EXCERPT PROVIDED section start
Francois Chollet @ Tokyo University
@fchollet
title: Deep Learning: current capabilities, limitatinos, and future perspectives
software engineer at google brain
some small implementation details turned out to be critical
- like "how do you encode konwledge and reasoning in a computer"
- scale makes a difference in deep learning (vs linear regression)
- very large parametric models trianed on many many samples
- a layer is a geometric transformation that turns one vector into another
- a sequence of simple transformations to turn high level vector space to lower vector space
- enough data
- == a dense sampling of 'input X output' space
- chess has no priors
- therefore humans and models alike have to start learning from scratch
- therefore models can achieve arbitrary levels of skill
limitations
- extreme sensitivity to adversarial perturbations
- etc from his book
- it can match templates of arbitrary complexity
deep learning is pattern recognition
- what can pattern recognition solve?
- all these problems, if they can be mapped to pattern recognition, they can be solved.
- humans can cover a lot of ground with very little data
- extreme abstraction of meaning from data
ai of the future
- needs
- better metrics
- the right kpi
- many benchmarks today focues on skill, not intelligence
- an ambitious new benchmark is needed to measure progress
- can a strong player in starcraft 1 play starcraft 2 well?
- yes, in within a few rounds
- looks different, different features, different units, but the player is able to generalize over them.
EXCERPT PROVIDED section end
EXCERPTED RECORDS section start
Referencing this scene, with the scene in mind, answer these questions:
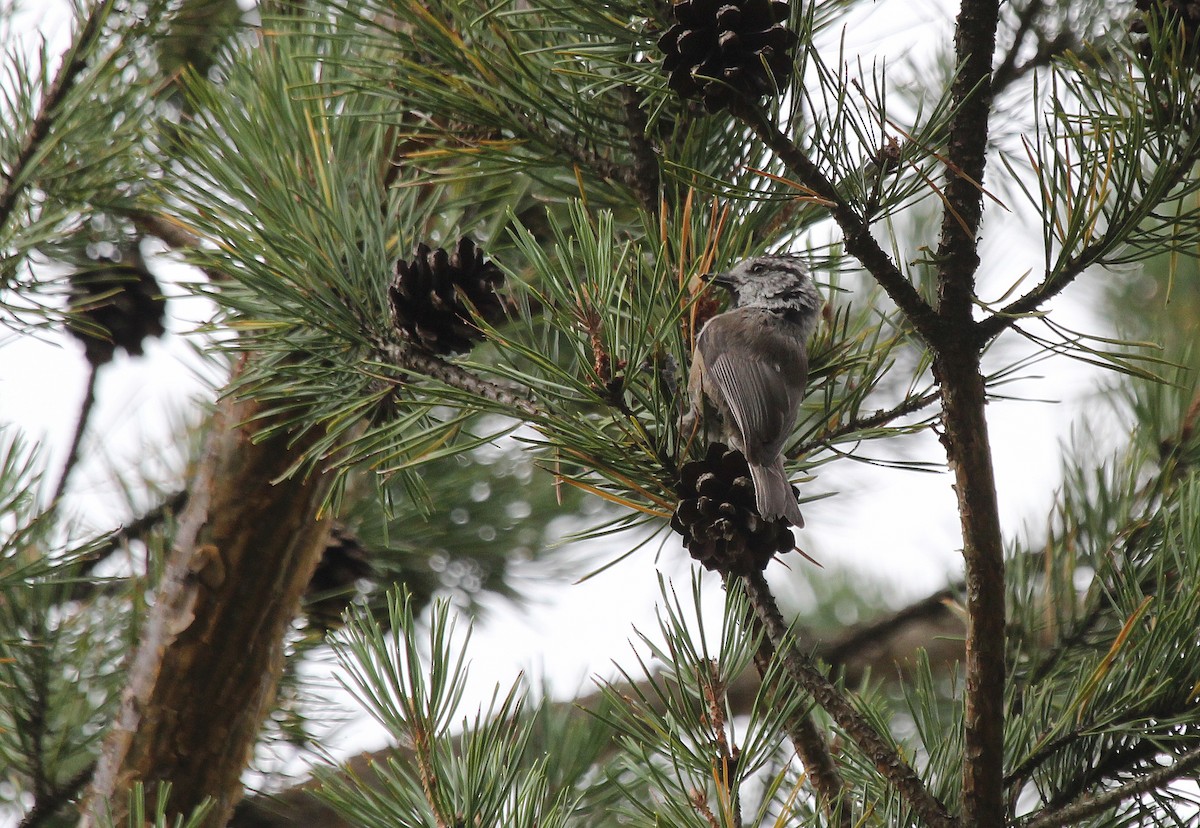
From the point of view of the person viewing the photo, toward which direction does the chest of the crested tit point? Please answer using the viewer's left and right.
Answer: facing away from the viewer and to the left of the viewer

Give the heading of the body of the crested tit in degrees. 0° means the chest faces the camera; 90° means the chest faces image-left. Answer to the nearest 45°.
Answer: approximately 135°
EXCERPTED RECORDS section end
[TASKS TO CARRY OUT]
a) From the notes on the deep learning talk, write out the part that opens with the words containing "- humans can" and closes with "generalize over them.".
b) In the notes on the deep learning talk, what do many benchmarks today focus on rather than intelligence?
c) Proceed with the notes on the deep learning talk, picking up right after their final line.

[OUTPUTS BY TASK]
a)
- humans can cover a lot of ground with very little data
- extreme abstraction of meaning from data
ai of the future
- needs
- better metrics
- the right kpi
- many benchmarks today focues on skill, not intelligence
- an ambitious new benchmark is needed to measure progress
- can a strong player in starcraft 1 play starcraft 2 well?
- yes, in within a few rounds
- looks different, different features, different units, but the player is able to generalize over them.

b) Skill.

c)
- richer models
- many interesting problems cannot be expressed as a stack of layers
- learning in "machine learning" will be more program synthesis than tuning the parameters of a hard-coded geometric transform
- future AI systems will blend pattern reognition (geometric intelligence) with abstraction & reasoning (symbolic intelligence)
- but how do we scale symbolic intelligence?
- we frame it as a differentiable model and search it?
- we can't learn these modules on every new task (too complex, too little data)
- we'll need a library of reusable symbolic & geometric modules
- in order to create stornger priors
- lifelong learning
- abstract literally means 'reusable'
long term vision
- meta learning
- look at github, grab the library of stuff that solve some problem, put it together, solve the problem, then put it back into the library. (e.g. npm / github)
- a model that learns to map
- inputs (problems) to solution functions (solution space == npm library / github)